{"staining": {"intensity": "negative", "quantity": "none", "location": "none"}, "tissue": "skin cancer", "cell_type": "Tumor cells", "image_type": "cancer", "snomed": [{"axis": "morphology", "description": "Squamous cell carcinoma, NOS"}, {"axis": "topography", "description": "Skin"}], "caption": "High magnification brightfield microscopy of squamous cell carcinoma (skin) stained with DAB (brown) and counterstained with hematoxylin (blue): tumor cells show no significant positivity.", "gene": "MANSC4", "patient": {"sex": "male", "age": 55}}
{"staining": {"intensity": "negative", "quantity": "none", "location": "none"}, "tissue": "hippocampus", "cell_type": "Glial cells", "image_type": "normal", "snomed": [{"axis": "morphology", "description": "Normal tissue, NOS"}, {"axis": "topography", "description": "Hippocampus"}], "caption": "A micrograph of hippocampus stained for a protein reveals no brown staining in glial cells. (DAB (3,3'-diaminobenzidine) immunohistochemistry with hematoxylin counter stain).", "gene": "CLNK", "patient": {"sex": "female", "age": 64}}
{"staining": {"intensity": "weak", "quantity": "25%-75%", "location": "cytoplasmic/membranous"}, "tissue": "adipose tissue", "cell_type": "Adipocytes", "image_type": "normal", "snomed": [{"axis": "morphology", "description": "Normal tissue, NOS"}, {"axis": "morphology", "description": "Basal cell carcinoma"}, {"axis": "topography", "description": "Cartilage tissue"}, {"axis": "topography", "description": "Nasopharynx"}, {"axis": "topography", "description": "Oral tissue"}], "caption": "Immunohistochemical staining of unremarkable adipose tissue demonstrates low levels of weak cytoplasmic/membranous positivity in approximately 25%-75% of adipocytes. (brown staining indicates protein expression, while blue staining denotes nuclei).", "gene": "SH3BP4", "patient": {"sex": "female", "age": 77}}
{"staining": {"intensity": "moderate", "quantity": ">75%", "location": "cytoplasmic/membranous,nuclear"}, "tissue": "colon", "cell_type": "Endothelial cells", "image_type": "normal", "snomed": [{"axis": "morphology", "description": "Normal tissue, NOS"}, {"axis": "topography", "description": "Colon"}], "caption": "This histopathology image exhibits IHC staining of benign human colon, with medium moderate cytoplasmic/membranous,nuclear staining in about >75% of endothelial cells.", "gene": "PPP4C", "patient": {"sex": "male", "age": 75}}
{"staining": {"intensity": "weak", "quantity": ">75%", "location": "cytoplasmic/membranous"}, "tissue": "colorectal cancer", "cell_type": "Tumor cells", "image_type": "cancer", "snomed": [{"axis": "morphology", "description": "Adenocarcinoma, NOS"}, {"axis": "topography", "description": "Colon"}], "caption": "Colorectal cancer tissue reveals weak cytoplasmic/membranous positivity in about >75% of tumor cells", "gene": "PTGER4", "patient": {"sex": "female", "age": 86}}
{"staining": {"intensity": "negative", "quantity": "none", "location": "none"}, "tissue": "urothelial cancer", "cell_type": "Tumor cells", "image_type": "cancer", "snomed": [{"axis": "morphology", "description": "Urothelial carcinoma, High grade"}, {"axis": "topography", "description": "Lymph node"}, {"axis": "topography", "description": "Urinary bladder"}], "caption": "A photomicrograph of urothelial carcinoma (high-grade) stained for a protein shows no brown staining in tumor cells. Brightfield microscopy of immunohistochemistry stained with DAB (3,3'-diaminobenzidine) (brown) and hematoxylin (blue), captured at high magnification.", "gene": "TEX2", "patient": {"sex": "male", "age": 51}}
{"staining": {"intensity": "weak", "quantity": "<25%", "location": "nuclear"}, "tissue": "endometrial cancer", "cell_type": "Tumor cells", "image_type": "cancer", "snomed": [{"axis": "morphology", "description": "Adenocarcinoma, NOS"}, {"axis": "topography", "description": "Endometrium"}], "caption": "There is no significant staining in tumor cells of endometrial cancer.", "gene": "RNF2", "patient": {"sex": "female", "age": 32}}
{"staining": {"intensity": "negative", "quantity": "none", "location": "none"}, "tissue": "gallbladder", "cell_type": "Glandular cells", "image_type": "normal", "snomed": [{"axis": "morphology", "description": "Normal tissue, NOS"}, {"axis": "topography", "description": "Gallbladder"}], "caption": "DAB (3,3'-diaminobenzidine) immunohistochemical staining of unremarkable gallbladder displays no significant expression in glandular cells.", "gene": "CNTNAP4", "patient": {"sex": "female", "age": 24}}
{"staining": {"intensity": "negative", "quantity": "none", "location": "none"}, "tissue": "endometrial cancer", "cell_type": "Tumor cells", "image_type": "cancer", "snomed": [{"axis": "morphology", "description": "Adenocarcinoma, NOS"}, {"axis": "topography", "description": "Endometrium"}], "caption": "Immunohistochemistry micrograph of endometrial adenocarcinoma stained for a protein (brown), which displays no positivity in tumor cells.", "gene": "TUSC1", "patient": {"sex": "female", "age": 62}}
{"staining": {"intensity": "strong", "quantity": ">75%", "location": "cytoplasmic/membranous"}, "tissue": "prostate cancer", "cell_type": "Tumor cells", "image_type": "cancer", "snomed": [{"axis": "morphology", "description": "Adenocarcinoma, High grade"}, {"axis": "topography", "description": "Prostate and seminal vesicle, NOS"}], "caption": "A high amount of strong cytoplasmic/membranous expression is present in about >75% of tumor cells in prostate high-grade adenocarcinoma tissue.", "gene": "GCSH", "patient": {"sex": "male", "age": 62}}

Exercise prompt — Return a copy of each line in the entries that carries the string "endometrial".

Reply —
{"staining": {"intensity": "weak", "quantity": "<25%", "location": "nuclear"}, "tissue": "endometrial cancer", "cell_type": "Tumor cells", "image_type": "cancer", "snomed": [{"axis": "morphology", "description": "Adenocarcinoma, NOS"}, {"axis": "topography", "description": "Endometrium"}], "caption": "There is no significant staining in tumor cells of endometrial cancer.", "gene": "RNF2", "patient": {"sex": "female", "age": 32}}
{"staining": {"intensity": "negative", "quantity": "none", "location": "none"}, "tissue": "endometrial cancer", "cell_type": "Tumor cells", "image_type": "cancer", "snomed": [{"axis": "morphology", "description": "Adenocarcinoma, NOS"}, {"axis": "topography", "description": "Endometrium"}], "caption": "Immunohistochemistry micrograph of endometrial adenocarcinoma stained for a protein (brown), which displays no positivity in tumor cells.", "gene": "TUSC1", "patient": {"sex": "female", "age": 62}}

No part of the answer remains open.